■ SELECTED TEXT:
Staff nurses after 4 years study and a degree start on £23 000 pa. thats a pour salery for a graduate
I am top of the scale staff nurse and including unsocial hours payments I get around £3i 000 gross pa with very good terms and conditions which probably equates to around £35000 with typical private sector terms and conditions which I find to be a reasonable amount but I carry far more responsibility than most folk with a similar salery would and I take stress that few folk could cope with but that I am trained and skilled to deal with.
Consultant pay starts at £75k and tops out at £120k it really isnt that much compared to what similar skilled/educated people earn in other industries.
Taking into account pensions that means Consultant remuneration is firmly in the top 1% of all earners across all industries. I'd say that's pretty good for what's realistically a job for life and one where extra time / overtime is normally paid on top.

■ WHAT IS BEING ASKED:
Reproduce the whole passage on nurse and consultant pay word for word.

■ STUDY MATERIAL:
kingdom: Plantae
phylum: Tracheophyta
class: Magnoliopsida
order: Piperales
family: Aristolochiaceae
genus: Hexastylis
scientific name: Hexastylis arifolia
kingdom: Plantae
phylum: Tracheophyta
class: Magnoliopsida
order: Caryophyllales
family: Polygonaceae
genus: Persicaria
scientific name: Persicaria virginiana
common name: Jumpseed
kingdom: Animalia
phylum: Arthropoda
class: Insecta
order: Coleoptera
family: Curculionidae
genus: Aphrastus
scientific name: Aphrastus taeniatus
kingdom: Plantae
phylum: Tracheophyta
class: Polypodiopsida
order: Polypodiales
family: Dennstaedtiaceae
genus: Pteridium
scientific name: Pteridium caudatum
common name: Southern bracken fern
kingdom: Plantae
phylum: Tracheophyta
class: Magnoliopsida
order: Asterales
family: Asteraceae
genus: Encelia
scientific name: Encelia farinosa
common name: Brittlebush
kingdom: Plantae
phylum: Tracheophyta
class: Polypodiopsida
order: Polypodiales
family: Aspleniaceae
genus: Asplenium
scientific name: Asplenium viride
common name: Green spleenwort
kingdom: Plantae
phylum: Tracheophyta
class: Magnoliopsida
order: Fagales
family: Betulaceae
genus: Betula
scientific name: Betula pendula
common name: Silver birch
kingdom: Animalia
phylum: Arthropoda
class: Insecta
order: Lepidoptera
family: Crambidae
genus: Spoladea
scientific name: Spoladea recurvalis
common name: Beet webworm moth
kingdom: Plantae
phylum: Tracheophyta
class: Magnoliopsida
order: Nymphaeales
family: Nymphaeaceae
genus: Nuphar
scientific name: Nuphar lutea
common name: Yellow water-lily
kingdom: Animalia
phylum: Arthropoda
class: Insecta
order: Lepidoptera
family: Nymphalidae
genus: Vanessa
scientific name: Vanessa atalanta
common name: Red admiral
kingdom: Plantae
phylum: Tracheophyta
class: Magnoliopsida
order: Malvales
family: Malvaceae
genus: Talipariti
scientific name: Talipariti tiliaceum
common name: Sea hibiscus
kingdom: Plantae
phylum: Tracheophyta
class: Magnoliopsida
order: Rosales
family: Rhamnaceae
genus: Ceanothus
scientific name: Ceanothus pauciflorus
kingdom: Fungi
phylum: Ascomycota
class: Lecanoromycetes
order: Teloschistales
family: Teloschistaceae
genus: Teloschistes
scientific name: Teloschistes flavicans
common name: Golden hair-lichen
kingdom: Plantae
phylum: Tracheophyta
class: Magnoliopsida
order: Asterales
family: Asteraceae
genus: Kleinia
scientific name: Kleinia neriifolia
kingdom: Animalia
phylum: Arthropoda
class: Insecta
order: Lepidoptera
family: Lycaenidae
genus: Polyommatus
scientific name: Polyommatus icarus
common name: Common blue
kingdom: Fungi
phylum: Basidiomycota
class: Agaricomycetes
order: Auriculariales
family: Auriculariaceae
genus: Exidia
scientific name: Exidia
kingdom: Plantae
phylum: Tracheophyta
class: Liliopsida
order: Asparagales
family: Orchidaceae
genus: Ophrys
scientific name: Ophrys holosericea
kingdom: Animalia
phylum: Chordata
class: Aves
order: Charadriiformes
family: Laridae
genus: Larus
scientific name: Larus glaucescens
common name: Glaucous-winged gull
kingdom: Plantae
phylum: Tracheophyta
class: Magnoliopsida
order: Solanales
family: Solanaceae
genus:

■ ANSWER TO THIS PROBLEM:
Staff nurses after 4 years study and a degree start on £23 000 pa. thats a pour salery for a graduate
I am top of the scale staff nurse and including unsocial hours payments I get around £3i 000 gross pa with very good terms and conditions which probably equates to around £35000 with typical private sector terms and conditions which I find to be a reasonable amount but I carry far more responsibility than most folk with a similar salery would and I take stress that few folk could cope with but that I am trained and skilled to deal with.
Consultant pay starts at £75k and tops out at £120k it really isnt that much compared to what similar skilled/educated people earn in other industries.
Taking into account pensions that means Consultant remuneration is firmly in the top 1% of all earners across all industries. I'd say that's pretty good for what's realistically a job for life and one where extra time / overtime is normally paid on top.